Two more golf courses debuted in Palm Beach by 1920: the original 1917 course at Palm Beach Country Club and a 1920 course at the Everglades Club.
But clearly Hutton and friends wanted to enhance the golf scene with a new exclusive club centered around golf.
The Juno site for it was punctuated with swampland and sand dunes, but most of the area — including Palm Beach — remained largely undeveloped, too. Some of the topography could be advantageous for a golf course.
At the same time, it's not as though Juno was no-name hinterland. Before Palm Beach County's inception in 1909 after it broke away from what was then called Dade County, Juno was the seat of a county stretching from the Florida Keys to Stuart.
When work began on Seminole Golf Club, the club's officers included, of course, Hutton as president, but also vice president Jay F. Carlisle, a financier and Palm Beach winter resident; and secretary-treasurer Martin Sweeney, a well-known Palm Beach hotelier who'd overseen Flagler-connected hotels.

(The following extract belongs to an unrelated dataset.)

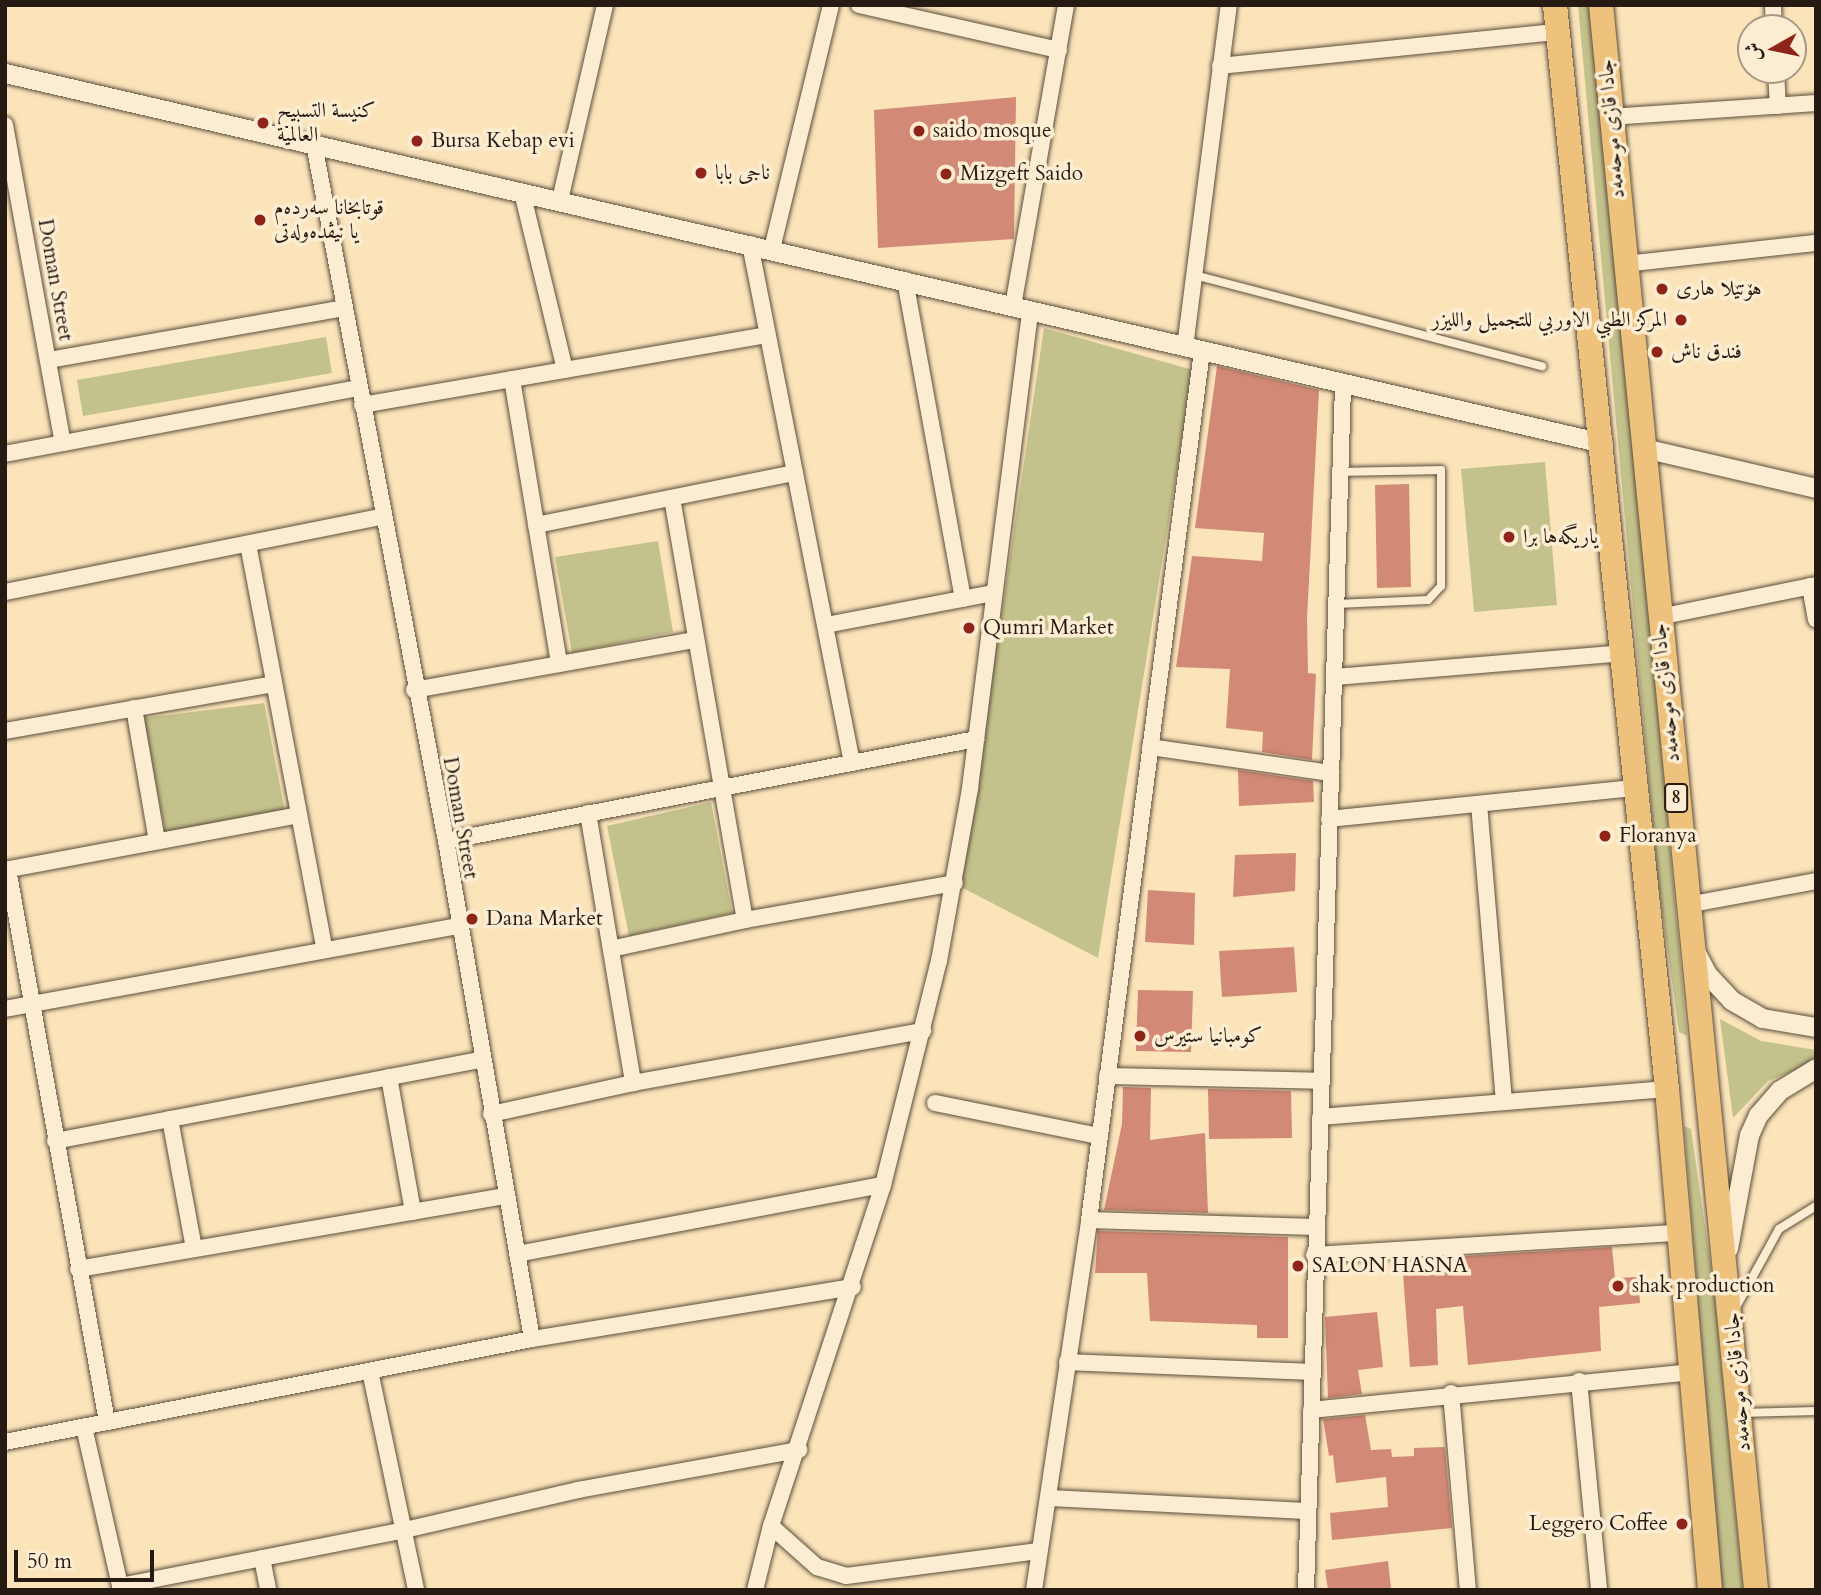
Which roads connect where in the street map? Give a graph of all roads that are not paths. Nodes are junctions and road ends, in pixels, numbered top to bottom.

Among numerous notables on the organizing committee: Barclay Warburton, Palm Beach's so-called 'first society mayor' who resigned from that position after the stock-market crash.
Hutton tapped famed Scottish golf-course architect Donald Ross for Seminole. Ross had designed Hutton's mini course at Mar-a-Lago, but more importantly, he'd conceived numerous nameplate courses in the country — from famed Pinehurst in North Carolina to Oakland Hills in Michigan and Scioto Country Club in Ohio.

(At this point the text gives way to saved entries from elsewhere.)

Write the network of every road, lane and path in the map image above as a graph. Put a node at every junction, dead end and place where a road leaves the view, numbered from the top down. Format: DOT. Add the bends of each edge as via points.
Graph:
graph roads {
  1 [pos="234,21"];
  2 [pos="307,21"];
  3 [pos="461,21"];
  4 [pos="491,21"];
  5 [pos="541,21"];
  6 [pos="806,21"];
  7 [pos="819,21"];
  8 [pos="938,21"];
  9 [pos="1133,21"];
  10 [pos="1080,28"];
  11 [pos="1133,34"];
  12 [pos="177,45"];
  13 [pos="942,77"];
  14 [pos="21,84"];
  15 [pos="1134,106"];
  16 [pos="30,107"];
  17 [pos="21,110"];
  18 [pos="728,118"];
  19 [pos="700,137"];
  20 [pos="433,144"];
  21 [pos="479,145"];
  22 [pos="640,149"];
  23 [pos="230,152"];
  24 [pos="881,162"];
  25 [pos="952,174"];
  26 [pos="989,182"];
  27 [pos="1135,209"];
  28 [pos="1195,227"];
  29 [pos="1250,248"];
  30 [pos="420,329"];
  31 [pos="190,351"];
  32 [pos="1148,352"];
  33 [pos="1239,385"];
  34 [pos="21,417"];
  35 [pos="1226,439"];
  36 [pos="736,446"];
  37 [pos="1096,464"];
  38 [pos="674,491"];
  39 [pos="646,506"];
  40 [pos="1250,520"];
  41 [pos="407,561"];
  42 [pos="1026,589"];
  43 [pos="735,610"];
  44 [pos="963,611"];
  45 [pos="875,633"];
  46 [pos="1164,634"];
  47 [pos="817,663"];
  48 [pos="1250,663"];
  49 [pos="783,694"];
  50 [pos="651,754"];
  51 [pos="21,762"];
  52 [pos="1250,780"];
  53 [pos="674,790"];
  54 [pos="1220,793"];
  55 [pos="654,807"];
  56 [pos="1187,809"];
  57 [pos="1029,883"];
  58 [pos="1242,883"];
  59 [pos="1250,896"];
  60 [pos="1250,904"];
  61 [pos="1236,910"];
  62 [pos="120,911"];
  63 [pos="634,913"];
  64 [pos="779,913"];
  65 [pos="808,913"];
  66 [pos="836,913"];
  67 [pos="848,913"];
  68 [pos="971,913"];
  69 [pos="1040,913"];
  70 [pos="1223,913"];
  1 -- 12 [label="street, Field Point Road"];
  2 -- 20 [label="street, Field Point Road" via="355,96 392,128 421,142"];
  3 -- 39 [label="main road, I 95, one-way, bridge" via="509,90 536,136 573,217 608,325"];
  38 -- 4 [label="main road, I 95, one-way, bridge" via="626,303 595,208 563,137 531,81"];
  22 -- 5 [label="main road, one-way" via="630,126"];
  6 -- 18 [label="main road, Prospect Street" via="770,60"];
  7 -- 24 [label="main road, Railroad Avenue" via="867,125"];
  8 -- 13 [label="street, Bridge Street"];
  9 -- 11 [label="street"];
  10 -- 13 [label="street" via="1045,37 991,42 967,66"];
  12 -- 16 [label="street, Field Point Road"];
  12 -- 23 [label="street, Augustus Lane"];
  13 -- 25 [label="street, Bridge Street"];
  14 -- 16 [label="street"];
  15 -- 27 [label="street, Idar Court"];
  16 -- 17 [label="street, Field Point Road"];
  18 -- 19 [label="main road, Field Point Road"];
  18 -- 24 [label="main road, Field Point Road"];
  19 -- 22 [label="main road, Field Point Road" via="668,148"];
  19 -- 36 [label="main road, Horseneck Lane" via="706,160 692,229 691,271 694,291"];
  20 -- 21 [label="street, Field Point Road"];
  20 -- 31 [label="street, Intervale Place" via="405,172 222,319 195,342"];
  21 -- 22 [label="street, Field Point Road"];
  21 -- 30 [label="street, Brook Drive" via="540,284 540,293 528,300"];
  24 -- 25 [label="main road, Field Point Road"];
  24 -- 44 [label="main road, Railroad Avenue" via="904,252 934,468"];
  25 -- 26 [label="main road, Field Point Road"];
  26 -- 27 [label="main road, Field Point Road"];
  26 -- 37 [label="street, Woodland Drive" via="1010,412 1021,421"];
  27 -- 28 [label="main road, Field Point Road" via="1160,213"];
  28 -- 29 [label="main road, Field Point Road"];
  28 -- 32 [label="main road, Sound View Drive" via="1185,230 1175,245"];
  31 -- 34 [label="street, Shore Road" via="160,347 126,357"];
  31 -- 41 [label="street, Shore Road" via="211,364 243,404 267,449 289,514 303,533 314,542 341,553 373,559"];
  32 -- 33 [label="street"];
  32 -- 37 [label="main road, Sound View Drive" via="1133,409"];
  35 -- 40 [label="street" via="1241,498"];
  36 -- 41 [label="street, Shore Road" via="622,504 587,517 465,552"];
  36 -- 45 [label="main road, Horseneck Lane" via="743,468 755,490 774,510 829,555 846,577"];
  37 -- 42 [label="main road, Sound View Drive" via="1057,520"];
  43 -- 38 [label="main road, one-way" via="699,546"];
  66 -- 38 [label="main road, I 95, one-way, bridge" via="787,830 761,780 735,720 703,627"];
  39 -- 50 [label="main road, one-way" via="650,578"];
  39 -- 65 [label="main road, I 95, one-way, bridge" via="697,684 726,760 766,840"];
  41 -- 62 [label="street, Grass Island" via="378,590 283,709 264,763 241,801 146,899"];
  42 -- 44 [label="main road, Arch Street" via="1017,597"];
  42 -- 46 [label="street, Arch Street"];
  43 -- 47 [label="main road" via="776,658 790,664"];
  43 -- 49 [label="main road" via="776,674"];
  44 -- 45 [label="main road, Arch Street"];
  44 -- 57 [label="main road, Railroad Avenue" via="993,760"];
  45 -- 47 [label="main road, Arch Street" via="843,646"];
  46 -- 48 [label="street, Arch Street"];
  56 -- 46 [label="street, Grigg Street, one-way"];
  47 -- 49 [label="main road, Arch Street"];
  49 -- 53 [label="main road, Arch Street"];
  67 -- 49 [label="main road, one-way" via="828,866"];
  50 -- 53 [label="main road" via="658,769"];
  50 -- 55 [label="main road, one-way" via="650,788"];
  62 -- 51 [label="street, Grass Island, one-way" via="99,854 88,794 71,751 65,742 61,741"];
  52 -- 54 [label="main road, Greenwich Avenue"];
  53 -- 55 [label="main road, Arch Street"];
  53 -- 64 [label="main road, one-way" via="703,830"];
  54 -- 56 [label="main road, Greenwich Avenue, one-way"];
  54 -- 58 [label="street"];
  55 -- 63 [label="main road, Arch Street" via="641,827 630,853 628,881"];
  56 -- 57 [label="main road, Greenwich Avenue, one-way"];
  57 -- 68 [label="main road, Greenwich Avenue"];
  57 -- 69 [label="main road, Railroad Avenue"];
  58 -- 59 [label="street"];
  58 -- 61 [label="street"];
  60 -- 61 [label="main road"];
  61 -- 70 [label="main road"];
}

He also designed the original course at Palm Beach Country Club.
Once Seminole debuted on Jan. 1, 1930, it received gushing kudos for the challenging golf course by Ross, and for the clubhouse.
Then-described as a Mediterranean building with an unpretentious 'Spanish farmhouse' look, it was designed by Palm Beach architect Marion Sims Wyeth.
With a huge terrace and patio overlooking a large swimming pool, the clubhouse originally was painted red, according to accounts, with white ornamental trim, green shutters and blue-green awnings. What awed most: an immense men's locker room with a 20-plus-foot ceiling, new-American furnishings and 72 knotted-pine lockers — details that today make it a 'gold standard' for such spaces, golf experts note.
Architect Wyeth, who'd been part of the architectural team behind Mar-a-Lago and other Palm Beach estates and projects, was the first in Palm Beach inducted into the American Institute of Architects in 1954.
In the end, the cost of creating Seminole was estimated at around $500,000 (the equivalent of around $10 million today), although it may have been closer to $750,000, as some estimates suggested.
The club's reputation quickly grew. In time, staff pros included Masters champs. Joseph P. Kennedy, Henry Ford and the Duke of Windsor became members.
The club's daily closing time of 6 p.m. may also have had a Palm Beach connection: Local lore has it that Hutton's wife Post and other influential club-members' wives (who enjoyed a much smaller locker room at Seminole than the men) wanted their spouses home in time to ready for evening soirees on the island.
Today, Seminole still ranks high in golfing circles. In Golfweek's 2024 list of the top Classic courses, Seminole is No. 12.